In the records below, locate the line containing "Actividades", then output that line and all later lines exactly, through the last one.

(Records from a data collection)

* * * * *

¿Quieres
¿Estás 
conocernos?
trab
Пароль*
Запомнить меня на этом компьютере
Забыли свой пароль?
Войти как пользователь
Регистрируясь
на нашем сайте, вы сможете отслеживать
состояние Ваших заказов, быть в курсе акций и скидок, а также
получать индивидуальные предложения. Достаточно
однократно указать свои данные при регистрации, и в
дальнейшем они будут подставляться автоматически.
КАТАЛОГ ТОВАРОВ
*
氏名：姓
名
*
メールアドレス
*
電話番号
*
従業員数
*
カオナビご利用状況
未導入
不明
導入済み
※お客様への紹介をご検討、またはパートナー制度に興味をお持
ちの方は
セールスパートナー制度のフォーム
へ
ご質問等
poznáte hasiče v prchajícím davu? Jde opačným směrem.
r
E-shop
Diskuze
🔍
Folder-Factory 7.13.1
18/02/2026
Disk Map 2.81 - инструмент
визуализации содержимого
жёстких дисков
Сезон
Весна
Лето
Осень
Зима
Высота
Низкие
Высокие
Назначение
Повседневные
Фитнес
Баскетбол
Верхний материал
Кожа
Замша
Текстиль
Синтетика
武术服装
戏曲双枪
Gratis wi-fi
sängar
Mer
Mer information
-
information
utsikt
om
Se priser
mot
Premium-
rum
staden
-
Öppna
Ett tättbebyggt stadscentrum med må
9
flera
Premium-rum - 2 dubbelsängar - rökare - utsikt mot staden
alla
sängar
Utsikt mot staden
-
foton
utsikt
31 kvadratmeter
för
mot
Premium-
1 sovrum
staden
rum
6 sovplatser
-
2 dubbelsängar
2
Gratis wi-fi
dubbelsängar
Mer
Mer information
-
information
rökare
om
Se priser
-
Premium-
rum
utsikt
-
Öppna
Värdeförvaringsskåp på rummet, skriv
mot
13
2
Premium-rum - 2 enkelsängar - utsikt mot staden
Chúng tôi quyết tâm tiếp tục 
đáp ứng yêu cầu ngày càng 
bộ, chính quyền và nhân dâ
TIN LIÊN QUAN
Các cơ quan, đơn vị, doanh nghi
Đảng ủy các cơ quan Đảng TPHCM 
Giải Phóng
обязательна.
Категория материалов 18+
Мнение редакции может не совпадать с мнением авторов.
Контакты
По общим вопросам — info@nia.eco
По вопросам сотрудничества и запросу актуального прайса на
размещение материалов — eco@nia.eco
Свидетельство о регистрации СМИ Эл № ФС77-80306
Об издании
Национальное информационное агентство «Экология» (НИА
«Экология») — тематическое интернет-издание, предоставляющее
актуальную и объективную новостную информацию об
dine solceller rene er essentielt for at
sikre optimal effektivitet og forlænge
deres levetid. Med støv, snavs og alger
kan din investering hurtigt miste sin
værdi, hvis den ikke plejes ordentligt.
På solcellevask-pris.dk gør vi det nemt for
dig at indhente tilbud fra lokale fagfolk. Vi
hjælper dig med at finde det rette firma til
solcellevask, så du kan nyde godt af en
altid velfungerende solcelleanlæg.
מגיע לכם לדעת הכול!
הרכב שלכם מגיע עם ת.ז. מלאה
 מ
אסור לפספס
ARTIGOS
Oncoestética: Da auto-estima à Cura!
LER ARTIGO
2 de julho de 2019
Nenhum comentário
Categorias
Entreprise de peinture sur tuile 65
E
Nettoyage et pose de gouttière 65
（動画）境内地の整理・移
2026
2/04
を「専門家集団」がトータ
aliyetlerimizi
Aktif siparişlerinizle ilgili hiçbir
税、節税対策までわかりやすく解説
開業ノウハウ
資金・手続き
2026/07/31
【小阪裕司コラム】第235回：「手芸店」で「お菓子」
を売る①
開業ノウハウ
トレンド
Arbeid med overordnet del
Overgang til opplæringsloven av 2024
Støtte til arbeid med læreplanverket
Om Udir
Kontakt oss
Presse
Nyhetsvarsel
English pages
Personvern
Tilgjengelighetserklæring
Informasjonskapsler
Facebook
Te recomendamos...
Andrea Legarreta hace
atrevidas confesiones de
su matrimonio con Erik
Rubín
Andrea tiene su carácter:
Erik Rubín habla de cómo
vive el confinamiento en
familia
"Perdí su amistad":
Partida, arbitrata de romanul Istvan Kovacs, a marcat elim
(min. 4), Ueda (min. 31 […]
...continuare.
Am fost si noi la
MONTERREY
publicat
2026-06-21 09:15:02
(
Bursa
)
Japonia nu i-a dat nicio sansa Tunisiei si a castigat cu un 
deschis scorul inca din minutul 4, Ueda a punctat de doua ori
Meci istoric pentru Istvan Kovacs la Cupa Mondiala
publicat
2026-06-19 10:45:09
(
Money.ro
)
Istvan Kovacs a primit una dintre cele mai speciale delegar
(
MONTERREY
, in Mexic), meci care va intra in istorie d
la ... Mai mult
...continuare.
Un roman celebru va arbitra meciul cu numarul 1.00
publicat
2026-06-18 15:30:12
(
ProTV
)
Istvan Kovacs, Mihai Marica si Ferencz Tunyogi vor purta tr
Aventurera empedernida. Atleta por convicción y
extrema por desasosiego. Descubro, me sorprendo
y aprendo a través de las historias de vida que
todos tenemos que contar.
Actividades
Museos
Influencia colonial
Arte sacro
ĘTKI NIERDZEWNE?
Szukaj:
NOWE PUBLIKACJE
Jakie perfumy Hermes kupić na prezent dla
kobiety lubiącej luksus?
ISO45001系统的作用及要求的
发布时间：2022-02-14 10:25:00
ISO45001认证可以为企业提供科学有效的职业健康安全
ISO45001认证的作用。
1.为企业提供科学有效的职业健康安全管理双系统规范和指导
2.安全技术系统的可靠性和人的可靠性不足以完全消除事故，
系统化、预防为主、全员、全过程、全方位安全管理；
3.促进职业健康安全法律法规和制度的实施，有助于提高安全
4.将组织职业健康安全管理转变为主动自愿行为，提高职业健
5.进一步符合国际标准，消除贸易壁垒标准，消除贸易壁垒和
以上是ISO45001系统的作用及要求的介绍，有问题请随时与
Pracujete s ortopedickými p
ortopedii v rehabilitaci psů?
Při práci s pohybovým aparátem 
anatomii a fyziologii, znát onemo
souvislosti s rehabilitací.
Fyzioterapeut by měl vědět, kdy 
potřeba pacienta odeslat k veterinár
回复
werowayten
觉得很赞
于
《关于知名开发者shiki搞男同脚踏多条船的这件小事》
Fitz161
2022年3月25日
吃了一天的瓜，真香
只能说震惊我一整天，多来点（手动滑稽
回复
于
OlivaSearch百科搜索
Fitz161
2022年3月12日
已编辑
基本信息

* * * * *

_ANSWER SPACE:_
Actividades
Museos
Influencia colonial
Arte sacro
ĘTKI NIERDZEWNE?
Szukaj:
NOWE PUBLIKACJE
Jakie perfumy Hermes kupić na prezent dla
kobiety lubiącej luksus?
ISO45001系统的作用及要求的
发布时间：2022-02-14 10:25:00
ISO45001认证可以为企业提供科学有效的职业健康安全
ISO45001认证的作用。
1.为企业提供科学有效的职业健康安全管理双系统规范和指导
2.安全技术系统的可靠性和人的可靠性不足以完全消除事故，
系统化、预防为主、全员、全过程、全方位安全管理；
3.促进职业健康安全法律法规和制度的实施，有助于提高安全
4.将组织职业健康安全管理转变为主动自愿行为，提高职业健
5.进一步符合国际标准，消除贸易壁垒标准，消除贸易壁垒和
以上是ISO45001系统的作用及要求的介绍，有问题请随时与
Pracujete s ortopedickými p
ortopedii v rehabilitaci psů?
Při práci s pohybovým aparátem 
anatomii a fyziologii, znát onemo
souvislosti s rehabilitací.
Fyzioterapeut by měl vědět, kdy 
potřeba pacienta odeslat k veterinár
回复
werowayten
觉得很赞
于
《关于知名开发者shiki搞男同脚踏多条船的这件小事》
Fitz161
2022年3月25日
吃了一天的瓜，真香
只能说震惊我一整天，多来点（手动滑稽
回复
于
OlivaSearch百科搜索
Fitz161
2022年3月12日
已编辑
基本信息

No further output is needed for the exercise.